With apocalyptic imagery and headlines within easy reach, ‘doomerism’ can seem both reasonable and oddly fashionable in the 2020s. But there’s a double burden for people professionally required to stare down the real possibilities of the end of the world, whether localised or general.
Hence Rebecca Priestley’s sleepless night in the township of Franz Josef, calculating the odds of a break in the Alpine Fault tearing down the surrounding hills. On a given night: unlikely. At some point, as likely tonight as at any other time: unavoidable, maybe non-negotiable.
Priestley’s new memoir explores the complications of living in a world under threat across two parallel timelines. Her primary, present-tense narrative is a road trip down the South Island West Coast in the company of her lifelong friend Maz in the winter of 2021 – almost a whistlestop tour of various aspects of climate crisis, from a pillar of flame burning from a methane vent in the rainforest to coal mining operations and disappearing glaciers.
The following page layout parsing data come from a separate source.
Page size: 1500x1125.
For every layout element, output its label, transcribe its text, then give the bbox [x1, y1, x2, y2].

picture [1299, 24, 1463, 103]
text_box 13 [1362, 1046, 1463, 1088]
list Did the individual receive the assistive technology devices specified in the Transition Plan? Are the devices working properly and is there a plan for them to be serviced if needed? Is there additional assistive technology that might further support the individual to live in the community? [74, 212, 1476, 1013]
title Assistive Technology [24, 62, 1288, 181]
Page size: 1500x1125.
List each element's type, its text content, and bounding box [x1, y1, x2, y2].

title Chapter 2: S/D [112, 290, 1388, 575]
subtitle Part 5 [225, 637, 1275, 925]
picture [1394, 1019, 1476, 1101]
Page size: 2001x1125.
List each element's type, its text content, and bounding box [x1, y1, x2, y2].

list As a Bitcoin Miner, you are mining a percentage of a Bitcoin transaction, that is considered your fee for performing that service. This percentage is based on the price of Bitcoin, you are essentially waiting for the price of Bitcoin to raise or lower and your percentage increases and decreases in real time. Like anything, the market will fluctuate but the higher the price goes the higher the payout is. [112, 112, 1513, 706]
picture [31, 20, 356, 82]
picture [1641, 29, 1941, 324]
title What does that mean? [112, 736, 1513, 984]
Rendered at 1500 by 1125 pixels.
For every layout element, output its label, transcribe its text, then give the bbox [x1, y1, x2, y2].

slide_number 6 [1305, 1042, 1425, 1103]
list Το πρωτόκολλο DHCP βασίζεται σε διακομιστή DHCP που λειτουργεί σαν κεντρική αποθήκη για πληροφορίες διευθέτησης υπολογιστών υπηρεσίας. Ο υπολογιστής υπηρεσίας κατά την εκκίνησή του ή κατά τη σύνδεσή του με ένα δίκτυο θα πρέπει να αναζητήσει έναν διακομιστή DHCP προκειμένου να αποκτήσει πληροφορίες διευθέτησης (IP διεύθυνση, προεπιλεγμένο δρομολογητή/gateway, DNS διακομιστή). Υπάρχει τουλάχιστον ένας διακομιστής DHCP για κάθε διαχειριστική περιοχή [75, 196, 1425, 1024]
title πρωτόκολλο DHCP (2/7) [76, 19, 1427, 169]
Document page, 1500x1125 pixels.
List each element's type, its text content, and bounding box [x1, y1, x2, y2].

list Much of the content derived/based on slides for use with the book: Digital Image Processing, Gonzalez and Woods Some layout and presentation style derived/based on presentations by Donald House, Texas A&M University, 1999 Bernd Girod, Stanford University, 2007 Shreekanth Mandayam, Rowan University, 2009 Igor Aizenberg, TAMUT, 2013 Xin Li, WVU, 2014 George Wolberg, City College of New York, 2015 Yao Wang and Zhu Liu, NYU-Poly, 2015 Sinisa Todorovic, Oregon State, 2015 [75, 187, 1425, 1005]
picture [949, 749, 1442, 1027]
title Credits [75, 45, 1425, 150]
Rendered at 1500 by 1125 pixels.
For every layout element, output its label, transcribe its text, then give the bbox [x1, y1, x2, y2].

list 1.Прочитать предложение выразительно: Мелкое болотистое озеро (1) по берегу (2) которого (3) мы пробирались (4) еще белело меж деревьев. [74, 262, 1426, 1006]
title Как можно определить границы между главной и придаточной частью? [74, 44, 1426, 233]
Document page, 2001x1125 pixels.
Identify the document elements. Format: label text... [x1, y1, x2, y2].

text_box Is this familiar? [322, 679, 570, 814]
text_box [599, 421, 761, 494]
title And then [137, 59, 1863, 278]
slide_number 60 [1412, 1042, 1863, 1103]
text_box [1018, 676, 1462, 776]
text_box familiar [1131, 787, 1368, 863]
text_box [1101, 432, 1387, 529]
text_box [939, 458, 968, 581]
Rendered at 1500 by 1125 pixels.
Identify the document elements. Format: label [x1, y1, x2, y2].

Interleaved with the weeklong road trip, in the past tense, are the experiences of teenaged Rebecca and Maz in the 1980s as they made an abrupt turn from punk culture to evangelical Christianity in an environment suffused with fears of nuclear war. Shared music and jokes, and a readiness to defy expectations, bridge the two eras.
The road trip narrative, taking place immediately before the Delta lockdowns and the end of the zero-Covid era, takes place in a defined period that’s fast becoming contemporary history, with its focus on domestic tourism, early hesitance about forthcoming vaccines, and concerns that New Zealand might be becoming insular and inward-looking in the face of a world with bigger concerns.
Interactions are captured with journalistic immediacy, and Priestley notes the sense of being fortunate enough to travel and interact with people post-lockdown, with the skills of a practiced interviewer coming through in rendering of dialogue and the open, nonjudgmental rendering of the people that accompany the trip, some new acquaintances and some much more familiar.
The 1980s portions of the book are equally compelling, equally rich in detail, but more tightly focused on belief and personal experience, as Priestley looks back on the mechanics of rejecting and embracing different sets of ideas at a formative time of life.
The book’s also very frankly honest and open, with a willingness and readiness to put anxieties and personal history on the table. This is particularly the case in the flashback sections, but not absent from the contemporary sections either. There’s a single, elegant and forceful page reflecting the frustrations of men's treatment of women in the workplace, one likely to stick in the mind for a while.
One extended section of the book, a live interview with the Mayor of Westland, captures Priestley in a professional mode that’s still personally generous while revealing frustrations with climate denialism as they come to her mind, question by question.
It’s a unique and very personal journey within a journey, with a lot to say about human connection and friendship, belief and what drives it, and how to orient yourself toward a fragile and threatened world.
End Times captures a personal accounting and pulling back together, “finding a way back to the world” and finding a place in it without being consumed by anxiety. It’s a story that’s likely to feel more relevant and urgent for many more of us as we look for healthy, meaningful survival in imperfect and worrying times.